[Opening RECORD EXTRACTS section]
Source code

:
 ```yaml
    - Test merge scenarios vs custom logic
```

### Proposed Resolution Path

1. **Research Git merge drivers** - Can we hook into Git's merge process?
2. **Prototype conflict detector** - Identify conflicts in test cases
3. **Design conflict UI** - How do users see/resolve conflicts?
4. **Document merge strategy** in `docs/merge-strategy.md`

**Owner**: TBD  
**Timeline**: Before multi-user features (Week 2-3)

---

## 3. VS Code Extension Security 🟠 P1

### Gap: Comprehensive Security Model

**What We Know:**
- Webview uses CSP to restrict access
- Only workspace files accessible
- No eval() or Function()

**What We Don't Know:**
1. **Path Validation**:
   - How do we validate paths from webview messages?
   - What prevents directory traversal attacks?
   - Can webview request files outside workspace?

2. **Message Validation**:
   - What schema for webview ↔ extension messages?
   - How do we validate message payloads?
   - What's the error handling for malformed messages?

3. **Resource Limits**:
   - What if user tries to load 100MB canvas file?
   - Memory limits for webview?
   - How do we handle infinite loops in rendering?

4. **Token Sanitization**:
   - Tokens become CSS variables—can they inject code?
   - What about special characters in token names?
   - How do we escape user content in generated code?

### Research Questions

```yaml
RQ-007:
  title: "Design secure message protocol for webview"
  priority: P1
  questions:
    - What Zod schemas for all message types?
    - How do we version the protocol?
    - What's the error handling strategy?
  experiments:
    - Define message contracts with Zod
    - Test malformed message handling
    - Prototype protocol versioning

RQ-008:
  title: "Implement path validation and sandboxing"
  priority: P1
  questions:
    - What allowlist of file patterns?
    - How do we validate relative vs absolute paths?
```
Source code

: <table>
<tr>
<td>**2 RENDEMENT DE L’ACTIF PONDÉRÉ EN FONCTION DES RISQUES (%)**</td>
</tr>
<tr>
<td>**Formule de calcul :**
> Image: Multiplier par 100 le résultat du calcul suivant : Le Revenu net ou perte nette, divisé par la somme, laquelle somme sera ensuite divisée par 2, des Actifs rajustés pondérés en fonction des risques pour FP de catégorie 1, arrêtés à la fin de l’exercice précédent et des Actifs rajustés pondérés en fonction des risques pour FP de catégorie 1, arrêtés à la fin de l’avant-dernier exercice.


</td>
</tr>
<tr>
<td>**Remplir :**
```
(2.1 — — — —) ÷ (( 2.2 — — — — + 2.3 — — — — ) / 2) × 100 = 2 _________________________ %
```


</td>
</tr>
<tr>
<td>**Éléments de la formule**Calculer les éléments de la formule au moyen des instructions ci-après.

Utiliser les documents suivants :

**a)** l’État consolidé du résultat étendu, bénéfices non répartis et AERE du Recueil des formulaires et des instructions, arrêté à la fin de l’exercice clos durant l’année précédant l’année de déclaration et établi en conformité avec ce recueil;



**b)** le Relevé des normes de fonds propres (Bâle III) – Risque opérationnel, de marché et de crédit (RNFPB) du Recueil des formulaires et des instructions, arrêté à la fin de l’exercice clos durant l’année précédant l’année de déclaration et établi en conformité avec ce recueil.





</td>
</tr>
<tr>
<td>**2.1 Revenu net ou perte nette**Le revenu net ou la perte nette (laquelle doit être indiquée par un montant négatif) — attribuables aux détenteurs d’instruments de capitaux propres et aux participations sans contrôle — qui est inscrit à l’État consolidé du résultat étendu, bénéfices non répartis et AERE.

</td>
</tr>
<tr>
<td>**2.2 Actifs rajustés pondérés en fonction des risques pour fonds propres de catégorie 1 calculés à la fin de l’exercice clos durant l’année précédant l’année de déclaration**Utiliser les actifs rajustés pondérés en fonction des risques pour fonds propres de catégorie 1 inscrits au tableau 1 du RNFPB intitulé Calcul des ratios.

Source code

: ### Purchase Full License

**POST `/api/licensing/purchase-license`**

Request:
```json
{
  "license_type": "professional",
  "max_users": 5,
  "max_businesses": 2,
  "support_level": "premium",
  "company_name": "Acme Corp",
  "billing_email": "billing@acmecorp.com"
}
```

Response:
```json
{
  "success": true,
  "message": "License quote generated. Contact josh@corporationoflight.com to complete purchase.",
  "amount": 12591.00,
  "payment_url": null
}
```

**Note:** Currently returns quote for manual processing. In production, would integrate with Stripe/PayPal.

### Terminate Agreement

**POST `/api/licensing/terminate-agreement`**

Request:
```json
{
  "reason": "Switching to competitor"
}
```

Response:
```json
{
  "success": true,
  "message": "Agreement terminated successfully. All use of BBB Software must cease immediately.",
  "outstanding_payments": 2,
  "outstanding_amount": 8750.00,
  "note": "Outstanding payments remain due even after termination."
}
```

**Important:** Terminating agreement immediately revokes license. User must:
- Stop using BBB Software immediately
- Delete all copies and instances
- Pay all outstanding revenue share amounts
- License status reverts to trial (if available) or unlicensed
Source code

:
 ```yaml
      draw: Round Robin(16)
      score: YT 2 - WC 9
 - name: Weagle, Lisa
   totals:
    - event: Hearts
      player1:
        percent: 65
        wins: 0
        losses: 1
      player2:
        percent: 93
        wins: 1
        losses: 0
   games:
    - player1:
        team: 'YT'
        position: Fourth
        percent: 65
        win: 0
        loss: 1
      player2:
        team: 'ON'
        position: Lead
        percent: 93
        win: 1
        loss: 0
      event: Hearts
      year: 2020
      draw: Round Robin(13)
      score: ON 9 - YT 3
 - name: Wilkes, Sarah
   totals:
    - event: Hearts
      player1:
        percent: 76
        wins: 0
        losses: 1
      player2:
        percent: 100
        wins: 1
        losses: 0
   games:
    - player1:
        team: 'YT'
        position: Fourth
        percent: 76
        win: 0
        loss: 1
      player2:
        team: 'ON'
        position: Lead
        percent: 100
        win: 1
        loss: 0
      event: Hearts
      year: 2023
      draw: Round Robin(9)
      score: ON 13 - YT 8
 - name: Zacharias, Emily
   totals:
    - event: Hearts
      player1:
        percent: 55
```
[Closing RECORD EXTRACTS section]
▸ **ACTIVITY**:
Output the records above in their entirety, exactly.

▸ **EXERCISE SOLUTION**:
Source code

:
 ```yaml
    - Test merge scenarios vs custom logic
```

### Proposed Resolution Path

1. **Research Git merge drivers** - Can we hook into Git's merge process?
2. **Prototype conflict detector** - Identify conflicts in test cases
3. **Design conflict UI** - How do users see/resolve conflicts?
4. **Document merge strategy** in `docs/merge-strategy.md`

**Owner**: TBD  
**Timeline**: Before multi-user features (Week 2-3)

---

## 3. VS Code Extension Security 🟠 P1

### Gap: Comprehensive Security Model

**What We Know:**
- Webview uses CSP to restrict access
- Only workspace files accessible
- No eval() or Function()

**What We Don't Know:**
1. **Path Validation**:
   - How do we validate paths from webview messages?
   - What prevents directory traversal attacks?
   - Can webview request files outside workspace?

2. **Message Validation**:
   - What schema for webview ↔ extension messages?
   - How do we validate message payloads?
   - What's the error handling for malformed messages?

3. **Resource Limits**:
   - What if user tries to load 100MB canvas file?
   - Memory limits for webview?
   - How do we handle infinite loops in rendering?

4. **Token Sanitization**:
   - Tokens become CSS variables—can they inject code?
   - What about special characters in token names?
   - How do we escape user content in generated code?

### Research Questions

```yaml
RQ-007:
  title: "Design secure message protocol for webview"
  priority: P1
  questions:
    - What Zod schemas for all message types?
    - How do we version the protocol?
    - What's the error handling strategy?
  experiments:
    - Define message contracts with Zod
    - Test malformed message handling
    - Prototype protocol versioning

RQ-008:
  title: "Implement path validation and sandboxing"
  priority: P1
  questions:
    - What allowlist of file patterns?
    - How do we validate relative vs absolute paths?
```
Source code

: <table>
<tr>
<td>**2 RENDEMENT DE L’ACTIF PONDÉRÉ EN FONCTION DES RISQUES (%)**</td>
</tr>
<tr>
<td>**Formule de calcul :**
> Image: Multiplier par 100 le résultat du calcul suivant : Le Revenu net ou perte nette, divisé par la somme, laquelle somme sera ensuite divisée par 2, des Actifs rajustés pondérés en fonction des risques pour FP de catégorie 1, arrêtés à la fin de l’exercice précédent et des Actifs rajustés pondérés en fonction des risques pour FP de catégorie 1, arrêtés à la fin de l’avant-dernier exercice.


</td>
</tr>
<tr>
<td>**Remplir :**
```
(2.1 — — — —) ÷ (( 2.2 — — — — + 2.3 — — — — ) / 2) × 100 = 2 _________________________ %
```


</td>
</tr>
<tr>
<td>**Éléments de la formule**Calculer les éléments de la formule au moyen des instructions ci-après.

Utiliser les documents suivants :

**a)** l’État consolidé du résultat étendu, bénéfices non répartis et AERE du Recueil des formulaires et des instructions, arrêté à la fin de l’exercice clos durant l’année précédant l’année de déclaration et établi en conformité avec ce recueil;



**b)** le Relevé des normes de fonds propres (Bâle III) – Risque opérationnel, de marché et de crédit (RNFPB) du Recueil des formulaires et des instructions, arrêté à la fin de l’exercice clos durant l’année précédant l’année de déclaration et établi en conformité avec ce recueil.





</td>
</tr>
<tr>
<td>**2.1 Revenu net ou perte nette**Le revenu net ou la perte nette (laquelle doit être indiquée par un montant négatif) — attribuables aux détenteurs d’instruments de capitaux propres et aux participations sans contrôle — qui est inscrit à l’État consolidé du résultat étendu, bénéfices non répartis et AERE.

</td>
</tr>
<tr>
<td>**2.2 Actifs rajustés pondérés en fonction des risques pour fonds propres de catégorie 1 calculés à la fin de l’exercice clos durant l’année précédant l’année de déclaration**Utiliser les actifs rajustés pondérés en fonction des risques pour fonds propres de catégorie 1 inscrits au tableau 1 du RNFPB intitulé Calcul des ratios.

Source code

: ### Purchase Full License

**POST `/api/licensing/purchase-license`**

Request:
```json
{
  "license_type": "professional",
  "max_users": 5,
  "max_businesses": 2,
  "support_level": "premium",
  "company_name": "Acme Corp",
  "billing_email": "billing@acmecorp.com"
}
```

Response:
```json
{
  "success": true,
  "message": "License quote generated. Contact josh@corporationoflight.com to complete purchase.",
  "amount": 12591.00,
  "payment_url": null
}
```

**Note:** Currently returns quote for manual processing. In production, would integrate with Stripe/PayPal.

### Terminate Agreement

**POST `/api/licensing/terminate-agreement`**

Request:
```json
{
  "reason": "Switching to competitor"
}
```

Response:
```json
{
  "success": true,
  "message": "Agreement terminated successfully. All use of BBB Software must cease immediately.",
  "outstanding_payments": 2,
  "outstanding_amount": 8750.00,
  "note": "Outstanding payments remain due even after termination."
}
```

**Important:** Terminating agreement immediately revokes license. User must:
- Stop using BBB Software immediately
- Delete all copies and instances
- Pay all outstanding revenue share amounts
- License status reverts to trial (if available) or unlicensed
Source code

:
 ```yaml
      draw: Round Robin(16)
      score: YT 2 - WC 9
 - name: Weagle, Lisa
   totals:
    - event: Hearts
      player1:
        percent: 65
        wins: 0
        losses: 1
      player2:
        percent: 93
        wins: 1
        losses: 0
   games:
    - player1:
        team: 'YT'
        position: Fourth
        percent: 65
        win: 0
        loss: 1
      player2:
        team: 'ON'
        position: Lead
        percent: 93
        win: 1
        loss: 0
      event: Hearts
      year: 2020
      draw: Round Robin(13)
      score: ON 9 - YT 3
 - name: Wilkes, Sarah
   totals:
    - event: Hearts
      player1:
        percent: 76
        wins: 0
        losses: 1
      player2:
        percent: 100
        wins: 1
        losses: 0
   games:
    - player1:
        team: 'YT'
        position: Fourth
        percent: 76
        win: 0
        loss: 1
      player2:
        team: 'ON'
        position: Lead
        percent: 100
        win: 1
        loss: 0
      event: Hearts
      year: 2023
      draw: Round Robin(9)
      score: ON 13 - YT 8
 - name: Zacharias, Emily
   totals:
    - event: Hearts
      player1:
        percent: 55
```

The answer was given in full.